Dave Tolls wrote:How are you trying to print it?
Dave Tolls wrote:
It's a lot neater to remove the connection and having a view model on its own.
Nathan Milota wrote:
When I did a put request to update the owner, I was having it print the owners vehicles at the same time. It only prints [] every time, but it prints the endless list when I do a get request.
Nathan Milota wrote:Are you saying I did the hibernate wrong?
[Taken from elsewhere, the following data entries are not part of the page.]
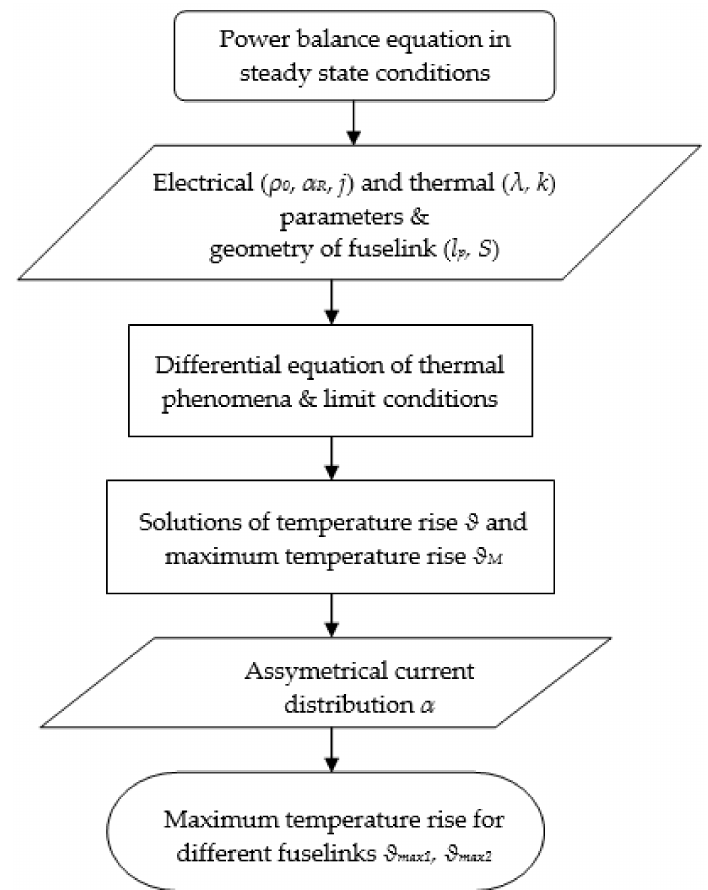
Figure 1. Fllowchart of the mathematical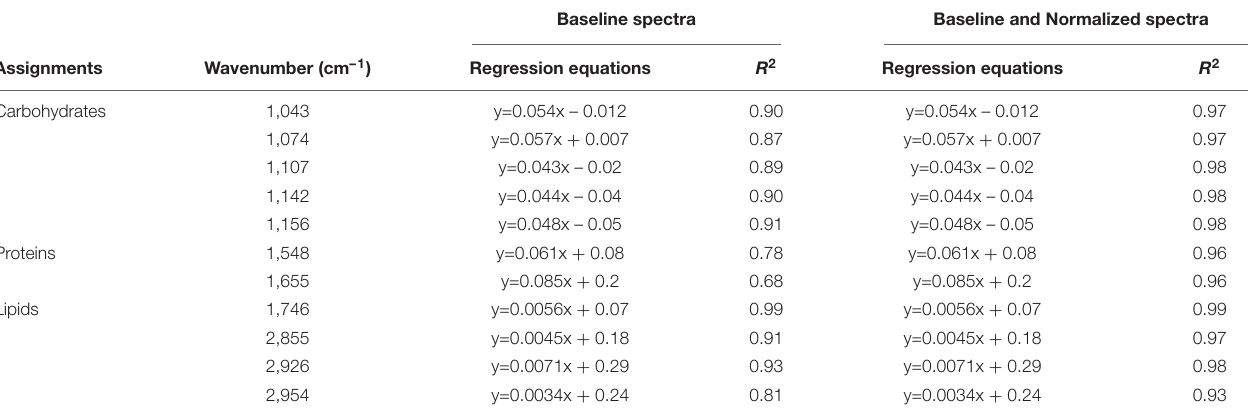
TABLE 2 | Regression equations and coefficients of determination (R 2 ) of the correlations between FTIR absorbance measured at the different wavenumbers and standard biochemical quantifications considering either baseline-corrected spectra or baseline and normalized-corrected spectra performed on Pt4. Baseline spectra Baseline and Normalized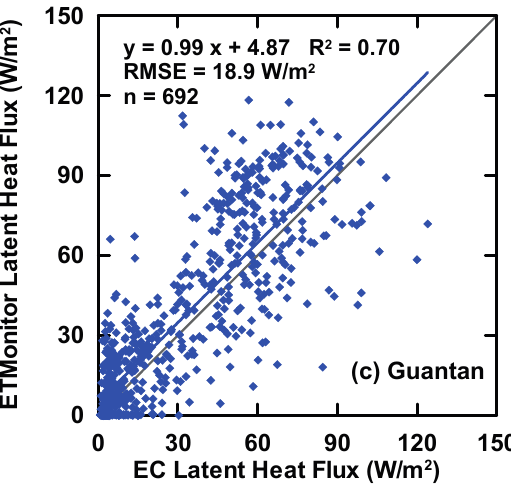
Figure 4. Scattering plots of the ETMonitor latent heat flux ( λ E) against eddy covariance (EC) observations spanning 2009–2011 at the site of ( a ) Yingke (cropland), ( b ) A’rou (alpine meadow), and ( c ) Guantan (forest). Values shown are the daily values of latent heat flux, λ E (W/m 2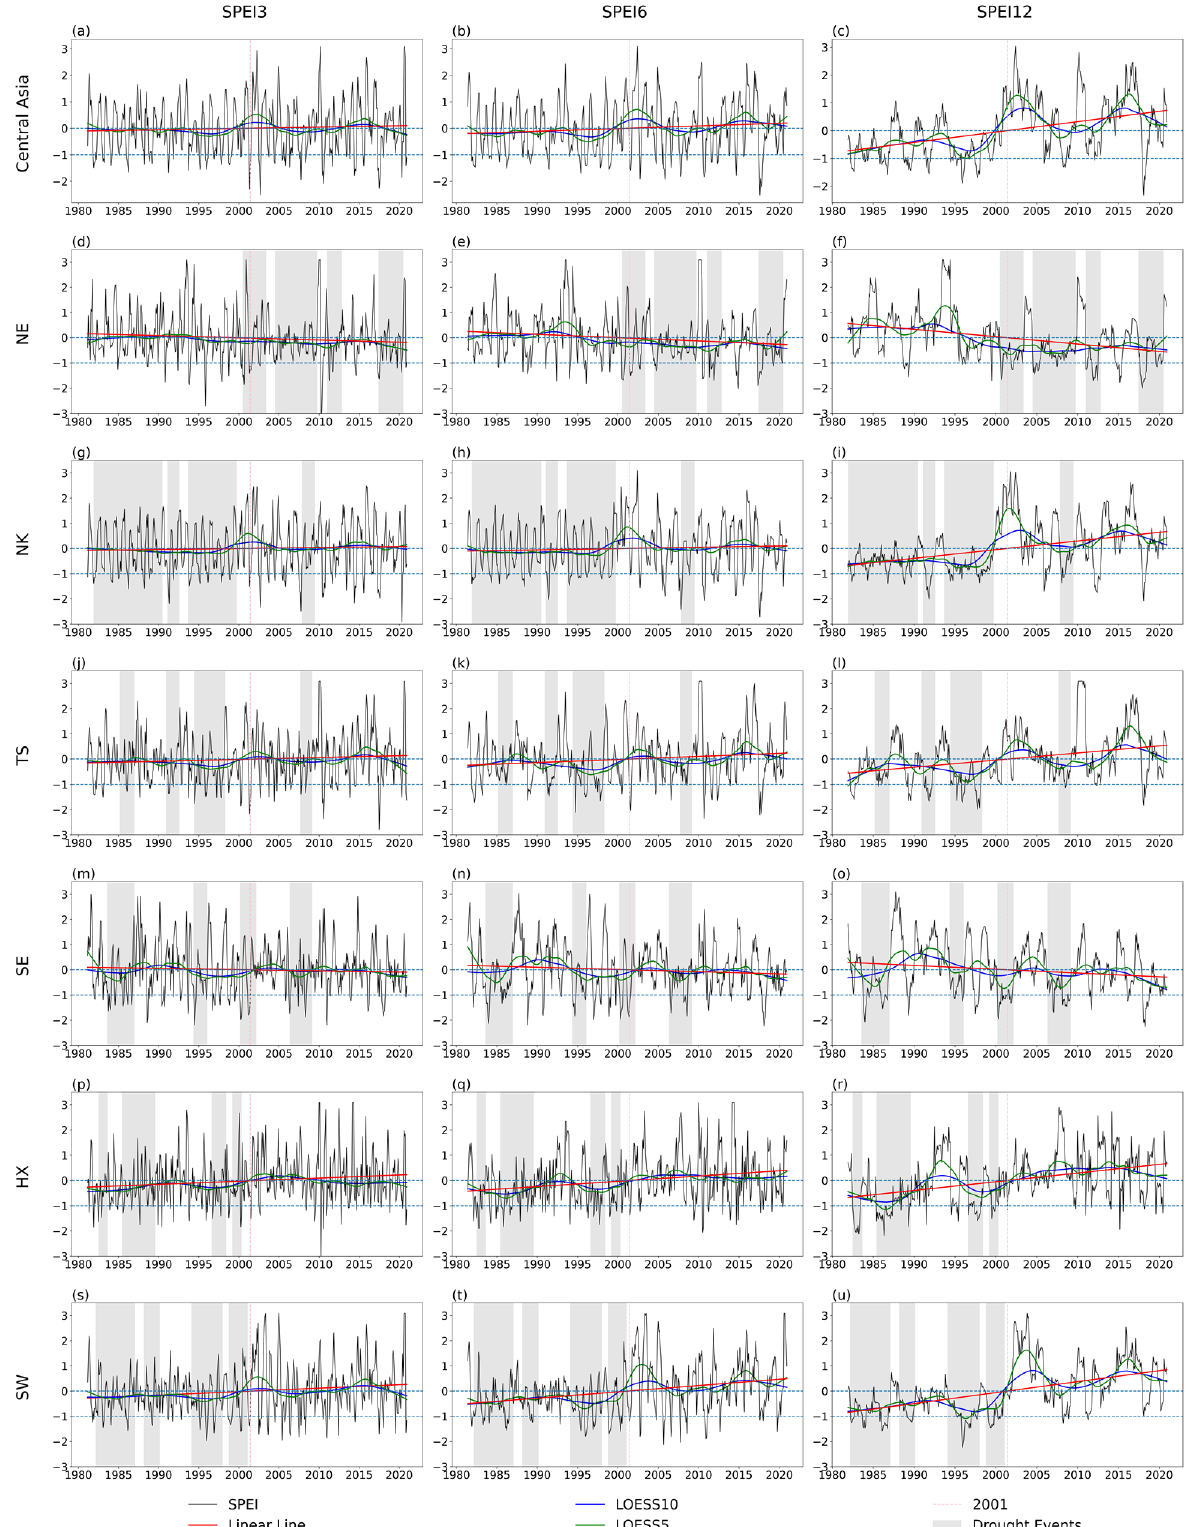
Figure 7. Temporal evolution of drought for the values of SPEI3, SPEI6, and SPEI12 in Central Asia and six subregions. Subplots ( a – u ) represent the drought trend in Central Asia and six subregions at different time scales (SPEI3, SPEI6,and SPEI12).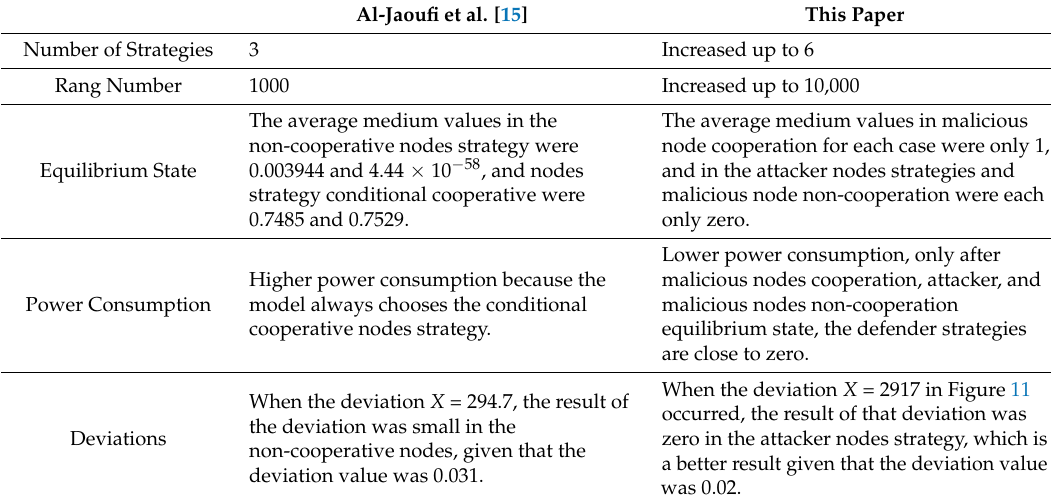
Table 7. Compared with Al-Jaoufi et al.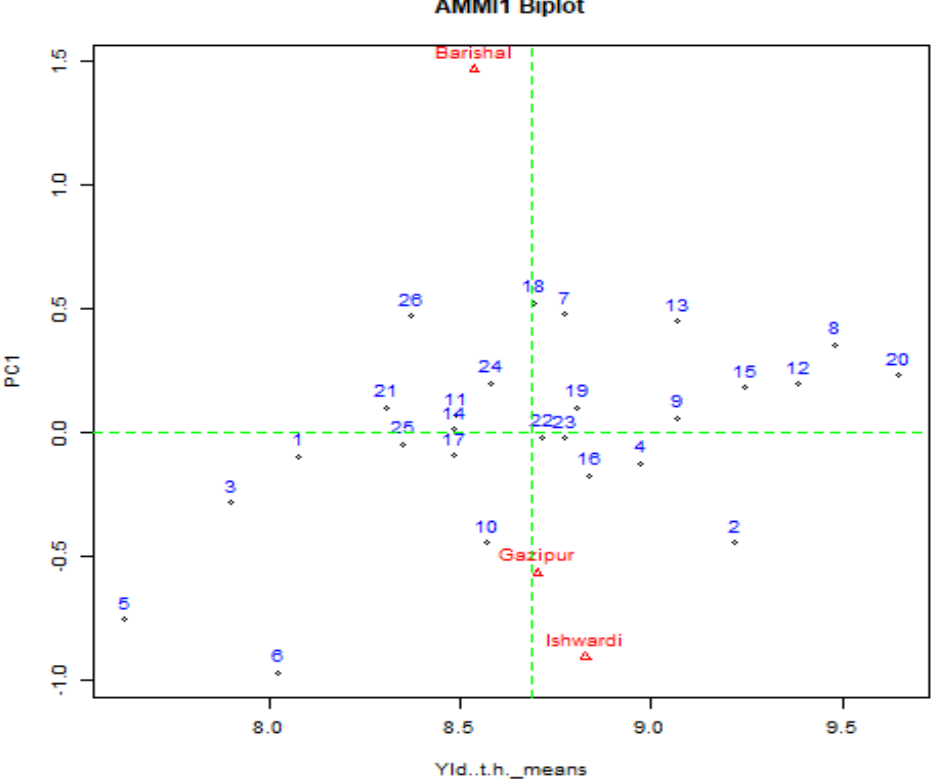
Figure 3. AMMI biplot (genotypes and environments plotted against their IPCA1 scores) for the grain yield of hybrid combinations.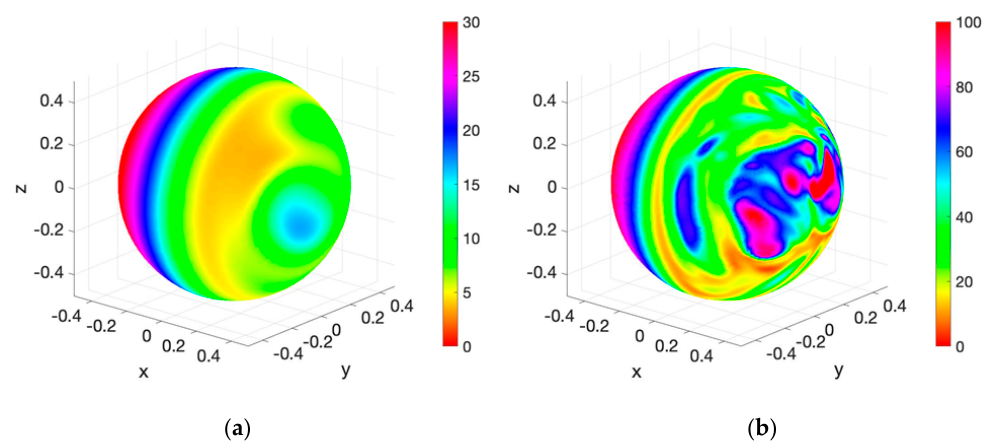
Figure 19. Instantaneous-local Nusselt number on the rear surface of the sphere obtained from direct numerical simulations (DNS) at Re = 1000 ( a ) and from LES at Re = 10,000 ( b ). The wind direction is parallel to the x -axis.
I thought that was how the classes are supposed to be made.
Himai Minh wrote:How about setting up the bi-directional relationship using the setter in your Java code?
Himai Minh wrote:We usually have a class that perform saving the entities and building relationship among entities.
Here is an example : https://dzone.com/articles/introduction-to-spring-data-jpa-part-4-bidirection
You may want to do something like the RoleService's addRole method.
Dave Tolls wrote:And what is the exception?
There should be something in your logs.
I would also say, yes @ignoreJson works, but you now have a model that is trying to be all things to all people.
Nathan Milota wrote:One of my vehicles had a null owner so it threw an exception.
Nathan Milota wrote:
Do you have a better suggestion than the @JsonIgnore?
Dave Tolls wrote:
Nathan Milota wrote:
Do you have a better suggestion than the @JsonIgnore?
In my first post.
You have two models.
One for the database (your current model) and one for the various ways you display that data.
They really are two different models.